[Saved entries]

------------------------------

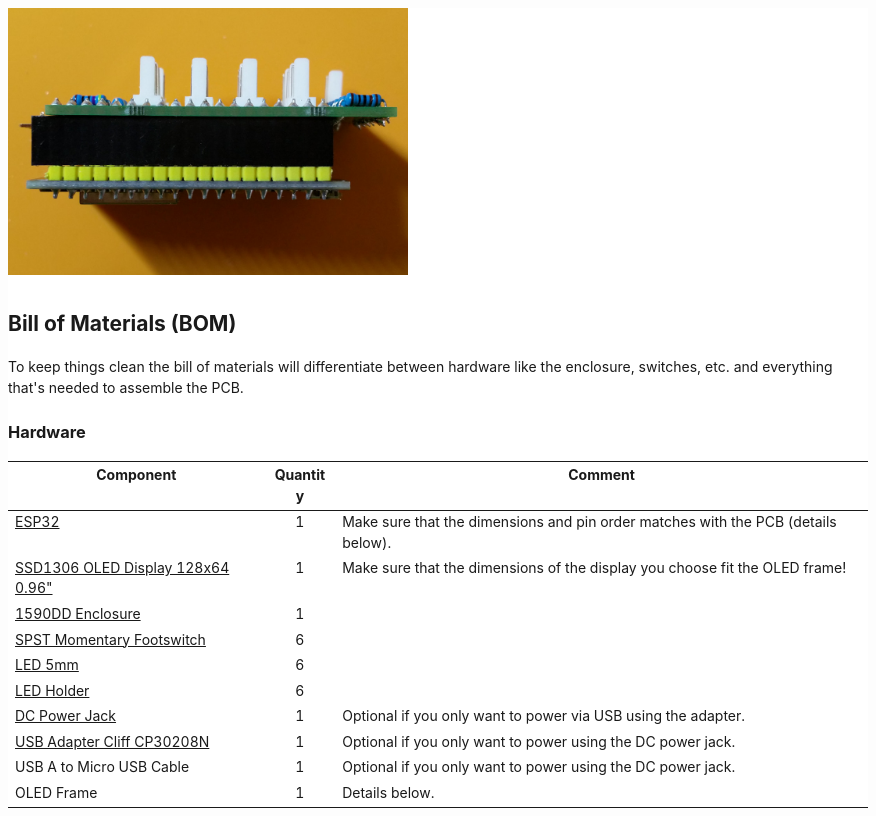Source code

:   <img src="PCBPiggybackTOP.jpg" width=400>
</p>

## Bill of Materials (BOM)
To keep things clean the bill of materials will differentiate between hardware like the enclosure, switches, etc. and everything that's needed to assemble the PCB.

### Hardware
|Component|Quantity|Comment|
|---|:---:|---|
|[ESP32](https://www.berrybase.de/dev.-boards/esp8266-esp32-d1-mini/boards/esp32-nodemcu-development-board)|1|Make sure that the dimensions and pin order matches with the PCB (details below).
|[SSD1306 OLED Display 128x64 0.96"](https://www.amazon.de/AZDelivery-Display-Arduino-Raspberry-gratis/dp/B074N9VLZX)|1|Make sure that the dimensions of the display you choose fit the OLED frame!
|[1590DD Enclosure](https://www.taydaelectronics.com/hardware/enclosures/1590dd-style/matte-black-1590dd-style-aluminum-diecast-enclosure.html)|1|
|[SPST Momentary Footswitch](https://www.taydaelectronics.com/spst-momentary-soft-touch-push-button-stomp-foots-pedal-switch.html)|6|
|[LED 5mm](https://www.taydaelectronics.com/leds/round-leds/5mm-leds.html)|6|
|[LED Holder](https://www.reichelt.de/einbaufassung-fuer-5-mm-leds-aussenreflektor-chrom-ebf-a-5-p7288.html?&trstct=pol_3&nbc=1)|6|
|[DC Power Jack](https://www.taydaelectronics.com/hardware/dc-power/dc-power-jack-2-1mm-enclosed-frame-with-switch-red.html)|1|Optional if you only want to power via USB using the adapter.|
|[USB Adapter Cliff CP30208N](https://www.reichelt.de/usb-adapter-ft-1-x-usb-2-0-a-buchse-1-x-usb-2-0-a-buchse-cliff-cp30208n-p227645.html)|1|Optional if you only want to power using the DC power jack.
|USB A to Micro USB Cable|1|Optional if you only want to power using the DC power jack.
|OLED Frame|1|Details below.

------------------------------

- [Work order]:
Put every line of the item above into a numbered list, skipping blank lines and leaving the picture out of your answer.

- [Output for this task]:
1. Source code
2. :   <img src="PCBPiggybackTOP.jpg" width=400>
3. </p>
4. ## Bill of Materials (BOM)
5. To keep things clean the bill of materials will differentiate between hardware like the enclosure, switches, etc. and everything that's needed to assemble the PCB.
6. ### Hardware
7. |Component|Quantity|Comment|
8. |---|:---:|---|
9. |[ESP32](https://www.berrybase.de/dev.-boards/esp8266-esp32-d1-mini/boards/esp32-nodemcu-development-board)|1|Make sure that the dimensions and pin order matches with the PCB (details below).
10. |[SSD1306 OLED Display 128x64 0.96"](https://www.amazon.de/AZDelivery-Display-Arduino-Raspberry-gratis/dp/B074N9VLZX)|1|Make sure that the dimensions of the display you choose fit the OLED frame!
11. |[1590DD Enclosure](https://www.taydaelectronics.com/hardware/enclosures/1590dd-style/matte-black-1590dd-style-aluminum-diecast-enclosure.html)|1|
12. |[SPST Momentary Footswitch](https://www.taydaelectronics.com/spst-momentary-soft-touch-push-button-stomp-foots-pedal-switch.html)|6|
13. |[LED 5mm](https://www.taydaelectronics.com/leds/round-leds/5mm-leds.html)|6|
14. |[LED Holder](https://www.reichelt.de/einbaufassung-fuer-5-mm-leds-aussenreflektor-chrom-ebf-a-5-p7288.html?&trstct=pol_3&nbc=1)|6|
15. |[DC Power Jack](https://www.taydaelectronics.com/hardware/dc-power/dc-power-jack-2-1mm-enclosed-frame-with-switch-red.html)|1|Optional if you only want to power via USB using the adapter.|
16. |[USB Adapter Cliff CP30208N](https://www.reichelt.de/usb-adapter-ft-1-x-usb-2-0-a-buchse-1-x-usb-2-0-a-buchse-cliff-cp30208n-p227645.html)|1|Optional if you only want to power using the DC power jack.
17. |USB A to Micro USB Cable|1|Optional if you only want to power using the DC power jack.
18. |OLED Frame|1|Details below.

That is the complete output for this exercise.